* Dataset items
═══

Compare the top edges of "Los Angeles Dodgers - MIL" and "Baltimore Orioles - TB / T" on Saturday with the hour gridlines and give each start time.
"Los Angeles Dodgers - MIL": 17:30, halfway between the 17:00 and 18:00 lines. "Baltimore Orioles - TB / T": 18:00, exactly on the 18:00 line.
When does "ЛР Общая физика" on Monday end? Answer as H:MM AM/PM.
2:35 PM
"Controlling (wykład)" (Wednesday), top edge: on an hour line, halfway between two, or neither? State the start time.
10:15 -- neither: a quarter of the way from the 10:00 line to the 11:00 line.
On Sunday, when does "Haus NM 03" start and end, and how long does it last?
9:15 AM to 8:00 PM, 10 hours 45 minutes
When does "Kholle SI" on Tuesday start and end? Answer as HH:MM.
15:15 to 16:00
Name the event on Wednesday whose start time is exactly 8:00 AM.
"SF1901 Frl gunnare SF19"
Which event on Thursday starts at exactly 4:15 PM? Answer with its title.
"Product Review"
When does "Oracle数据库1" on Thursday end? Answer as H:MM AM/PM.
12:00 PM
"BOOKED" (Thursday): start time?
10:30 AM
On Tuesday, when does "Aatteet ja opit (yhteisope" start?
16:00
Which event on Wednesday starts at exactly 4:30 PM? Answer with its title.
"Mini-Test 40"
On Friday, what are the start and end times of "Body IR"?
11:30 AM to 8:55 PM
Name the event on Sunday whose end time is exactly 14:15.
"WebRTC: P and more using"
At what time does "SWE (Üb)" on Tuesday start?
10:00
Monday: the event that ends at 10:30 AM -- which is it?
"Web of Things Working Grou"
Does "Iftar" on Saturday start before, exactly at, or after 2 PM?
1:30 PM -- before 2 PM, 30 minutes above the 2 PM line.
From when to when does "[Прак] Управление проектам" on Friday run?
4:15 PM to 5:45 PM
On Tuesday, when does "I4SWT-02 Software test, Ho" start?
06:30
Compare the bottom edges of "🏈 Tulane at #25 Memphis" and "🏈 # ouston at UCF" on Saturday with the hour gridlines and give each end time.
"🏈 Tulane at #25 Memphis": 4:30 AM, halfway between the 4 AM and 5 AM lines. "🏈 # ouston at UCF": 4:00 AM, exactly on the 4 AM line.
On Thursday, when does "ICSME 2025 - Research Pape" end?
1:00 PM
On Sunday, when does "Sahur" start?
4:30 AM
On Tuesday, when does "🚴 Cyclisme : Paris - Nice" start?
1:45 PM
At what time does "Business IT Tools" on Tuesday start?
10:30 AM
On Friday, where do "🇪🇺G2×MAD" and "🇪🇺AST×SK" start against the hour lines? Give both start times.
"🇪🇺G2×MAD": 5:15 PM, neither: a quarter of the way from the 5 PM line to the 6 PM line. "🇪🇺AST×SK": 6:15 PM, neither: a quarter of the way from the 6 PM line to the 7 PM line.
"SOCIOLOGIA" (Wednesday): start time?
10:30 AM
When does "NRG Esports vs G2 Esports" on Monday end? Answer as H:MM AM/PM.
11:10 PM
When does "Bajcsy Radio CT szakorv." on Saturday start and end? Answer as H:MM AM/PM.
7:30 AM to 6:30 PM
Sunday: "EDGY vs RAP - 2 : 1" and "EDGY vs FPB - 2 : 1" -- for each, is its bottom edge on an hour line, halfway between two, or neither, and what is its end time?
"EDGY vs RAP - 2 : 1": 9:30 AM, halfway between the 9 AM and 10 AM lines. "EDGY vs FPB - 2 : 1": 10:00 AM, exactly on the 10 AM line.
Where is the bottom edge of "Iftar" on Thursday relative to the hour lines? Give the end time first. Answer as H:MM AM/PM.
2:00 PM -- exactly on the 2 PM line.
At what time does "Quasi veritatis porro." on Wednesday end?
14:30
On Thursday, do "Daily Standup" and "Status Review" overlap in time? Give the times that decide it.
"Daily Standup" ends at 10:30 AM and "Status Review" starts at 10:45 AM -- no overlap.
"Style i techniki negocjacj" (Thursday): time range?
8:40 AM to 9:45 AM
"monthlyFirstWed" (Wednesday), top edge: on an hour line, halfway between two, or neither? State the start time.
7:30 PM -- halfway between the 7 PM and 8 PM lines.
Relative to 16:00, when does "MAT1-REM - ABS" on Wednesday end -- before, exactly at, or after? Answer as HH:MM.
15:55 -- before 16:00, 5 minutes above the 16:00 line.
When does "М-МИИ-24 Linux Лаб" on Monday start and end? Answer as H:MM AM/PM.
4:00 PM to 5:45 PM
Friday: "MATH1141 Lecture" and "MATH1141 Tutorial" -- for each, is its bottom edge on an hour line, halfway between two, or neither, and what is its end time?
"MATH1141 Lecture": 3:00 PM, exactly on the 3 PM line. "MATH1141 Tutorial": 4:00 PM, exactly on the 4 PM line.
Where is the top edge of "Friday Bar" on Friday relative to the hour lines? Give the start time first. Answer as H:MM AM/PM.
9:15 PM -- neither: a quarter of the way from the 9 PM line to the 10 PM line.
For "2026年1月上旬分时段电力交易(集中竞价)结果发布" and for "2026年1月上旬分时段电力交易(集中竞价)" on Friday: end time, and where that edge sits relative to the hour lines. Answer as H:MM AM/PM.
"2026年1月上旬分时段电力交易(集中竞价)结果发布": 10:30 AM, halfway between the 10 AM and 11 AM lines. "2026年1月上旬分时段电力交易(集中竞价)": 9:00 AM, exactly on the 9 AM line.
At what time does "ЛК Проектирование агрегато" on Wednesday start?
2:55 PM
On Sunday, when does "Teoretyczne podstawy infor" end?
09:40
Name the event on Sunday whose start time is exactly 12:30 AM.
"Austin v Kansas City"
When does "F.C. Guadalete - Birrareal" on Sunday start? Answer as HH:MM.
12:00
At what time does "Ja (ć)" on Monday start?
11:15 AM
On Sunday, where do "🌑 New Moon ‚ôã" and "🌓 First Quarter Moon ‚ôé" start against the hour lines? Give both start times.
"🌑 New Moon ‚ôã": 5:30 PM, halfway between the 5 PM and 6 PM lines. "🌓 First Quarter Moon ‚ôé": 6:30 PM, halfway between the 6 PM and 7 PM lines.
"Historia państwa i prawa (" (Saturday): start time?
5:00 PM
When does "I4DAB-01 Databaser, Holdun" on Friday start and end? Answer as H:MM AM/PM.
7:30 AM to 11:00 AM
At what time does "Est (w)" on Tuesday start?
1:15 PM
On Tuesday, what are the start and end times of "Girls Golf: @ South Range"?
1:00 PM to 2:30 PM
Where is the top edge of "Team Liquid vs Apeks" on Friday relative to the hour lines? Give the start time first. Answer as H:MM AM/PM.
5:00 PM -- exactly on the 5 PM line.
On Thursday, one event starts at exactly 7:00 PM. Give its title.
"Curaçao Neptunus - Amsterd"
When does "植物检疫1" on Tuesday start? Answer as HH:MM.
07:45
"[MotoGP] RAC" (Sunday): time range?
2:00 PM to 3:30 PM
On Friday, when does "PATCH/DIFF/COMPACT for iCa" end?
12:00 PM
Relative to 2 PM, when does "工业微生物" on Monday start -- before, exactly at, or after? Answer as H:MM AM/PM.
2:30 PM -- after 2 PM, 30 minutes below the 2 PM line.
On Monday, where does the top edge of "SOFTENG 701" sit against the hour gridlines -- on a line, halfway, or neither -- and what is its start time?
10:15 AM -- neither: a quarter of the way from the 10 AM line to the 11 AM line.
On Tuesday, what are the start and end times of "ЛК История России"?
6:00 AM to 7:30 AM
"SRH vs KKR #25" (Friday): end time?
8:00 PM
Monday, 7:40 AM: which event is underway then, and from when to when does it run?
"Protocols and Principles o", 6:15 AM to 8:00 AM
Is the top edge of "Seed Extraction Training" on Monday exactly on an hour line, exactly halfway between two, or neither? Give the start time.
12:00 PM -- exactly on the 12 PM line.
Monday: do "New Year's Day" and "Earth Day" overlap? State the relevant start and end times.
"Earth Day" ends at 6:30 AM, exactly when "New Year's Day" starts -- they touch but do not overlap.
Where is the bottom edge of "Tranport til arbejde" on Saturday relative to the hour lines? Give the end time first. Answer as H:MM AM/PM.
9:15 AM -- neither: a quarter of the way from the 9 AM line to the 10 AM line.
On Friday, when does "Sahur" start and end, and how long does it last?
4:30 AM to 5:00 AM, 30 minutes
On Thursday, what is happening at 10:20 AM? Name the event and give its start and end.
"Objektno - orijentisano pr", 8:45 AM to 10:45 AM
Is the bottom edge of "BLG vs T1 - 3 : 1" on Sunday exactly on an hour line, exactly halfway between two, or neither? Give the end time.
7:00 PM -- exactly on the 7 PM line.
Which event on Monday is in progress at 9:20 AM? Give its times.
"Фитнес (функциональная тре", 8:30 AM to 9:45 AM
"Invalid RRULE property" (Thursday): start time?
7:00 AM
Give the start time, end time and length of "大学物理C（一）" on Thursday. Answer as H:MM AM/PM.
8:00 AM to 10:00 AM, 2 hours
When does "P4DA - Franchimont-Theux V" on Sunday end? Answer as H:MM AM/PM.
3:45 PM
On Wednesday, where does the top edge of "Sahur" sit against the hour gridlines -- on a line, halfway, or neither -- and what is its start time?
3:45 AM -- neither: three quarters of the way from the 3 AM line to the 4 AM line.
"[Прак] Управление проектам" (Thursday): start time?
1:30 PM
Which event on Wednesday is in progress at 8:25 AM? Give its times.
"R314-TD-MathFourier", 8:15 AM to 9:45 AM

═══

* Task instructions
Reproduce the items starting at the beginning and ending at the line that contains "10:15 -- neither: a", with both ends included.

* Solution to this task
Compare the top edges of "Los Angeles Dodgers - MIL" and "Baltimore Orioles - TB / T" on Saturday with the hour gridlines and give each start time.
"Los Angeles Dodgers - MIL": 17:30, halfway between the 17:00 and 18:00 lines. "Baltimore Orioles - TB / T": 18:00, exactly on the 18:00 line.
When does "ЛР Общая физика" on Monday end? Answer as H:MM AM/PM.
2:35 PM
"Controlling (wykład)" (Wednesday), top edge: on an hour line, halfway between two, or neither? State the start time.
10:15 -- neither: a quarter of the way from the 10:00 line to the 11:00 line.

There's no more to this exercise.